W. A. Holford, who had just purchased The Garland News for the second time, succeeded publisher Z. Starr Armstrong, son of Dr. J. C. Armstrong, one of the local physicians battling the flu outbreak. Amid the health crisis, Mrs. Holford’s paper carried an increasing amount of advertising for patent medicines, including Calomel, which Mrs. Thompson took for almost everything and Mrs. Jack believed to be poisonous. Calomel’s head-on competitor was Dodson‘s Liver Tonic, whose ads warned that “Calomel loses you a day’s work.”

Also popular was Penslar, “a dynamic tonic for headache, irritability, mental depression, sudden fits of temper, inability to think clearly, loss of memory and continued melancholy,” at $1.50 per bottle. “Weak or thin blood” could be treated with Grove’s Tasteless Chill Tonic for only 60 cents a bottle. Advertisers claimed that for 50 cents a bottle Herbine “cleanses the liver of bile, sweetens the breath, purifies the bowels, corrects dizziness [and] restores energy and cheerful spirits.” Alcohol content in these potions, if any, was not specified.

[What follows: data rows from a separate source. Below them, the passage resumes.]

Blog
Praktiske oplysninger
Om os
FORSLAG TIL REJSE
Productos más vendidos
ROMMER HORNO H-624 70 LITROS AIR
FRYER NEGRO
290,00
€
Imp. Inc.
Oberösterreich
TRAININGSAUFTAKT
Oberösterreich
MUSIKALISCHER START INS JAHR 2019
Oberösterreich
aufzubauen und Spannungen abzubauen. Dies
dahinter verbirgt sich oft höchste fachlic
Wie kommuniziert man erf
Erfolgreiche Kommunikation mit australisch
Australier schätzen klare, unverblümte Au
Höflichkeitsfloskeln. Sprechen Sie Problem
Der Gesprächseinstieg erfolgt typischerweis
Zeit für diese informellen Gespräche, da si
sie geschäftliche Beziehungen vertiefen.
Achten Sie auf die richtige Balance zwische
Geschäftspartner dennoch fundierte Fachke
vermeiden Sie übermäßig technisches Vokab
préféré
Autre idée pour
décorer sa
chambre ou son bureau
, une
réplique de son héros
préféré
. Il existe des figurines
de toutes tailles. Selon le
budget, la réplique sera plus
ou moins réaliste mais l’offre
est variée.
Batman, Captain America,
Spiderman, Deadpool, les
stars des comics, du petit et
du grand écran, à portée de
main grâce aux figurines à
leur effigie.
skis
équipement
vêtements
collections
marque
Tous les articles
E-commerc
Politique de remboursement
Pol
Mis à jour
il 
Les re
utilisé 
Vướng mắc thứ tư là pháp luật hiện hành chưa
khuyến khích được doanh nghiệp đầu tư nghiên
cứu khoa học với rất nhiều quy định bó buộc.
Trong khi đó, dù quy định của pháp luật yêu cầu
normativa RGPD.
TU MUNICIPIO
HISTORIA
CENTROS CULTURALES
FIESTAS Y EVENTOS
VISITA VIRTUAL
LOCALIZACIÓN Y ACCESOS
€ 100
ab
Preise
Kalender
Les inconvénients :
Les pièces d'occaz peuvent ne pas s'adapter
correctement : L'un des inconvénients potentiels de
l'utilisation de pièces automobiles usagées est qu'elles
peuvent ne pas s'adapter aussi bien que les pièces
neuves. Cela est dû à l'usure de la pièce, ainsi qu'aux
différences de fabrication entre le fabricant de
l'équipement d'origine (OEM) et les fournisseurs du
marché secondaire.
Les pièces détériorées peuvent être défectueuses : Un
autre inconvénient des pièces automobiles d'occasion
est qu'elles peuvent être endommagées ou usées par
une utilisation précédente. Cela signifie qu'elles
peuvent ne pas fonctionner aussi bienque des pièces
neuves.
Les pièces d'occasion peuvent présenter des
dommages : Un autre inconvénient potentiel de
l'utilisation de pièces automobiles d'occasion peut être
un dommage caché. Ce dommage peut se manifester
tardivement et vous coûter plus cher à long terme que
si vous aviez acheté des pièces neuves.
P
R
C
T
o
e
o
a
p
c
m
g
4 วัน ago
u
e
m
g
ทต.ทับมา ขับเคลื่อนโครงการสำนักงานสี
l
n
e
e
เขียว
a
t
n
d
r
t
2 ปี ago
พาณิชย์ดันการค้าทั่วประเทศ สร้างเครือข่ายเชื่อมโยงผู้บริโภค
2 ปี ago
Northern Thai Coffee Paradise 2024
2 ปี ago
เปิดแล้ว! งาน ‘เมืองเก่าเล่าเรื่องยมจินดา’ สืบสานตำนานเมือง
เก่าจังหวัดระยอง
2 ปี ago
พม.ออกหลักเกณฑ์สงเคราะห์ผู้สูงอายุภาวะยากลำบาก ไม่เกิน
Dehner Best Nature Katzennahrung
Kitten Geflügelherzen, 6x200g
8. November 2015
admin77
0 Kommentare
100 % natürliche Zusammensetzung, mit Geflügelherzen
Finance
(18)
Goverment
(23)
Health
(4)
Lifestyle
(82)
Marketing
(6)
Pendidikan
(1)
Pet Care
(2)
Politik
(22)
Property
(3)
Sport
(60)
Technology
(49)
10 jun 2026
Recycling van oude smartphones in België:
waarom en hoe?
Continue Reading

Whereas Armstrong had posted advertisements on the front page of the News, Holford began to use the prime space for local news items and obituaries (which were multiplying fast by November), anchored around a list of additions to his new $10 lifetime subscription plan.  Holford family members later contended that the plan was an optimistic effort to build capital for first-class equipment, but skeptics have wondered if it coincidentally enrolled subscribers in advance of fatal flu attacks. Although Garland’s incorporated area contained less than 1,000 souls, added demand from outlying areas had catapulted weekly News circulation to more than 1,600 copies during the fall of 1918. In November, when Garland’s first WW I casualty was reported, Holford ran eight obituary notices and extended the “deadline” for lifetime subscriptions.

Public officials were so concerned that in October, Garland Mayor George A. Alexander, who also sold life insurance, had convened a special Saturday afternoon council session for the purpose of prohibiting public gatherings. School classes were suspended and church attendance dwindled, save for prayers of deliverance. Because he had heard that it might prevent the flu, D. Cecil Williams, a local undertaker, was rumored to have begun chewing tobacco while working overtime with victims in the family’s mortuary.

News accounts suggest that even swine began to exhibit flu-like symptoms, much worse than their more common attacks of epizootic and occasional bouts with tuberculosis, so that authorities recommended isolating hog houses. Today, certain old-timers and their decedents sometimes still classify the human cold/flu syndrome as an attack of “the epizooty”.

Since there were no public reports or death certificates required here at the time, and authorities may have soft-peddled news to protect the war effort, the exact local cost of the 1918 fall flu epidemic is impossible to determine. But in December, mostly of its own accord, the epidemic subsided as quickly and quietly as it had begun, and by New Year’s Day young Williams had tapered off chewing tobacco.

Photo not available

Photo Caption: The Handley Drug Store, as photographed about 1926 on the west side of the Garland square, had a full stock but few remedies for the disastrous flu epidemic of 1918.

Photo courtesy Gary Engleman and the Garland Landmark Museum.